Gertrude Lamfrom was born on March 6th, 1924, in the city of Augsburg, Germany. The first few years of her life were peaceful and comfortable, with money no issue as her family owned a thriving shirt factory. The issue was the fact that the Lamfroms were Jews. The factory was seized as the Nazis tightened their stranglehold on the nation, and the family fled the country in 1937. The Lamfroms settled in Portland, Oregon, not far from the Columbia river, namesake of the brand she and her family would establish and build into a titan of the performance apparel industry.
But Gert herself never really intended to run an empire of outerwear and outdoor gear. It was the untimely death of her husband, Joseph “Neal” Boyle, that thrust her into the role she would come to fill so perfectly. In 1938, Gert’s parents purchased a small millinery company which they named the Columbia Hat Company. Neal had taken over the company in 1964 after the death of his father-in-law, Gert’s dad Paul. Then, in 1970, Neal died suddenly at the age of 47.

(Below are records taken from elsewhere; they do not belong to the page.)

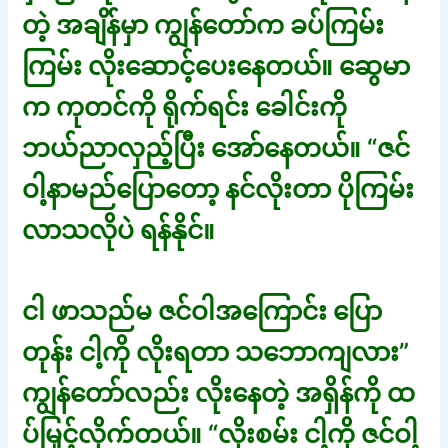
တဲ့ အချိန်မှာ ကျွန်တော်က ခပ်ကြမ်း
ကြမ်း လိုးဆောင့်ပေးနေတယ်။ ဆွေမာ
က ကုတင်ကို ရိုက်ရင်း ခေါင်းကို
ဘယ်ညာလှည့်ပြီး အော်နေတယ်။ “ဇင်
ဝါ့နာမည်ပြောတော့ နင်လိုးတာ ပိုကြမ်း
လာသလိုပဲ ရန်နိုင်။
ငါ ဖာသည်မ ဇင်ဝါအကြောင်း ပြော
တုန်း ငါ့ကို လိုးရတာ သဘောကျလား”
ကျွန်တော်လည်း လိုးနေတဲ့ အရှိန်ကို ထ
ပ်မြှင့်လိုက်တယ်။ “လိုးစမ်း ငါ့ကို ဇင်ဝါ့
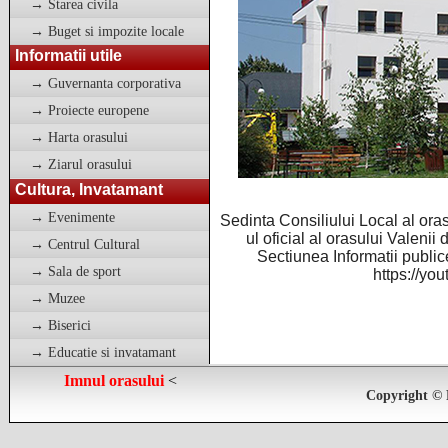
→ Starea civila
→ Buget si impozite locale
Informatii utile
→ Guvernanta corporativa
→ Proiecte europene
→ Harta orasului
→ Ziarul orasului
Cultura, Invatamant
→ Evenimente
Sedinta Consiliului Local al ora
ul oficial al orasului Valen
→ Centrul Cultural
Sectiunea Informatii publice
→ Sala de sport
https://yo
→ Muzee
→ Biserici
→ Educatie si invatamant
Imnul orasului
<
Copyright ©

Gert became president of the company now called Columbia Sportswear — they had begun producing apparel beyond hats in the early 1960s — and would remain in that role until 1988, and she served as head of the board from 1983 until her death on November 3, 2019. When Gert took over Columbia, with assistance from her son Timothy, who would take over as president of the company in 1988, annual sales were around $800,000 and the company was facing bankruptcy.
Thanks in large part to Gert’s guidance, Columbia enjoyed tremendous growth over the ensuing decades. By the late 1980s, the company saw annual sales near $20 million, and by the late 1990s, sales had passed $355 million each year. In 2018, Columbia, now a public company and parent of brands including Sorel and Mountain Hardware, saw sales of over $2.8 billion.

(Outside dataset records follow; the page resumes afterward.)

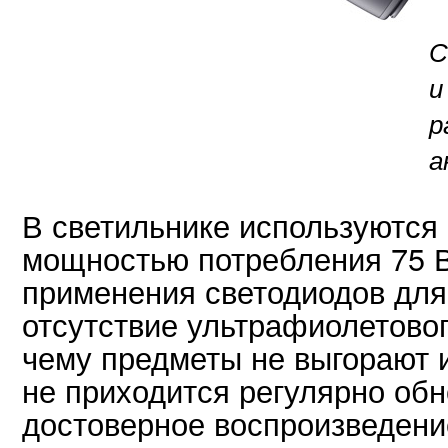
С
и
р
а
В светильнике используются
мощностью потребления 75 
применения светодиодов для
отсутствие ультрафиолетовог
чему предметы не выгорают 
не приходится регулярно обн
достоверное воспроизведени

For many people, Columbia will always be associated with Gert thanks to the “Tough Mother” television commercials that began running in 1984. In the ads, a deadpan Gert puts her adult son Tim through all manner of trying feats as they test out their company’s products in the field. Not only did the highly successful ads propel sales growth, but they also cemented Gert’s reputation as a no-nonsense, tough love figure.
This persona was largely a bluff, as at heart Gert was a warm and loving person and a noted philanthropist. Alongside her legacy as the head of Columbia Sportswear, she will be remembered as a major supporter of the Special Olympics and a major donor to the Knight Cancer Institute. Gert Boyle was 95.